» AIM OF THE TASK
Among the lines of the records below, count those with the word "faturamento". Reply with that number alone.

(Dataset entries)
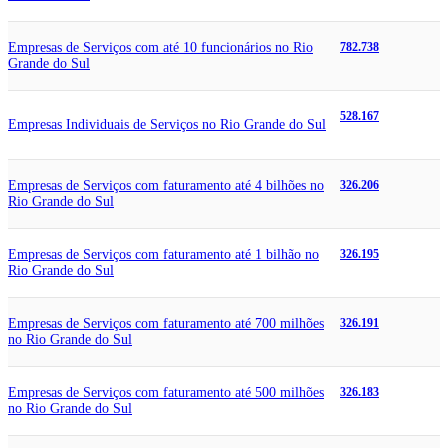
Empresas de Serviços com até 10 funcionários no Rio
782.738
Grande do Sul
528.167
Empresas Individuais de Serviços no Rio Grande do Sul
Empresas de Serviços com faturamento até 4 bilhões no
326.206
Rio Grande do Sul
Empresas de Serviços com faturamento até 1 bilhão no
326.195
Rio Grande do Sul
Empresas de Serviços com faturamento até 700 milhões
326.191
no Rio Grande do Sul
Empresas de Serviços com faturamento até 500 milhões
326.183
no Rio Grande do Sul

» FINAL ANSWER
4